-- BEGIN Supplied material --
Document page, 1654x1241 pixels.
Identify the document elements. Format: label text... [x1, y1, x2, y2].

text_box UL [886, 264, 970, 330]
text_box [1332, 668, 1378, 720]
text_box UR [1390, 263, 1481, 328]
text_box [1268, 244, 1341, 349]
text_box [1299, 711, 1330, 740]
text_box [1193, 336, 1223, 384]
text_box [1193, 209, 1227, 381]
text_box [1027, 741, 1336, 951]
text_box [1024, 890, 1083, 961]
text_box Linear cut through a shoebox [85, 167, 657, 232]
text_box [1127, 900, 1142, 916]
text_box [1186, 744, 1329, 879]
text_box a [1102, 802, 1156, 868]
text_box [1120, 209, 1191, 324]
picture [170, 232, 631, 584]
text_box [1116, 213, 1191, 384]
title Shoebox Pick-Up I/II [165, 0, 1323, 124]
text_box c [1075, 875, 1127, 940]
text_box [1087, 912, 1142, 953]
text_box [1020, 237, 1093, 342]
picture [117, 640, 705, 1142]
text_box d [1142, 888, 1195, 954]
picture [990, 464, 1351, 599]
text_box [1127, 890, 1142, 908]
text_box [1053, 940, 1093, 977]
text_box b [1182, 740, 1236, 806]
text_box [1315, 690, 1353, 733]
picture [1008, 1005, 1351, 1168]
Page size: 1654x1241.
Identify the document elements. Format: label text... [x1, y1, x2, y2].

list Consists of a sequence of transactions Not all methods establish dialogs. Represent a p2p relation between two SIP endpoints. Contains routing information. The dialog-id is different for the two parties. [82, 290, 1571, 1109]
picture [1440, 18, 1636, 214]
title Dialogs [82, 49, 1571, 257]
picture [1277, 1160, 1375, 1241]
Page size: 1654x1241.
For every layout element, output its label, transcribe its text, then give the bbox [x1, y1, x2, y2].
-- END Supplied material --
> _Instructions to follow_
Please copy out every line of the listing above, verbatim.

> _Response to the exercise_
Document page, 1654x1241 pixels.
Identify the document elements. Format: label text... [x1, y1, x2, y2].

text_box UL [886, 264, 970, 330]
text_box [1332, 668, 1378, 720]
text_box UR [1390, 263, 1481, 328]
text_box [1268, 244, 1341, 349]
text_box [1299, 711, 1330, 740]
text_box [1193, 336, 1223, 384]
text_box [1193, 209, 1227, 381]
text_box [1027, 741, 1336, 951]
text_box [1024, 890, 1083, 961]
text_box Linear cut through a shoebox [85, 167, 657, 232]
text_box [1127, 900, 1142, 916]
text_box [1186, 744, 1329, 879]
text_box a [1102, 802, 1156, 868]
text_box [1120, 209, 1191, 324]
picture [170, 232, 631, 584]
text_box [1116, 213, 1191, 384]
title Shoebox Pick-Up I/II [165, 0, 1323, 124]
text_box c [1075, 875, 1127, 940]
text_box [1087, 912, 1142, 953]
text_box [1020, 237, 1093, 342]
picture [117, 640, 705, 1142]
text_box d [1142, 888, 1195, 954]
picture [990, 464, 1351, 599]
text_box [1127, 890, 1142, 908]
text_box [1053, 940, 1093, 977]
text_box b [1182, 740, 1236, 806]
text_box [1315, 690, 1353, 733]
picture [1008, 1005, 1351, 1168]
Page size: 1654x1241.
Identify the document elements. Format: label text... [x1, y1, x2, y2].

list Consists of a sequence of transactions Not all methods establish dialogs. Represent a p2p relation between two SIP endpoints. Contains routing information. The dialog-id is different for the two parties. [82, 290, 1571, 1109]
picture [1440, 18, 1636, 214]
title Dialogs [82, 49, 1571, 257]
picture [1277, 1160, 1375, 1241]
Page size: 1654x1241.
For every layout element, output its label, transcribe its text, then give the bbox [x1, y1, x2, y2].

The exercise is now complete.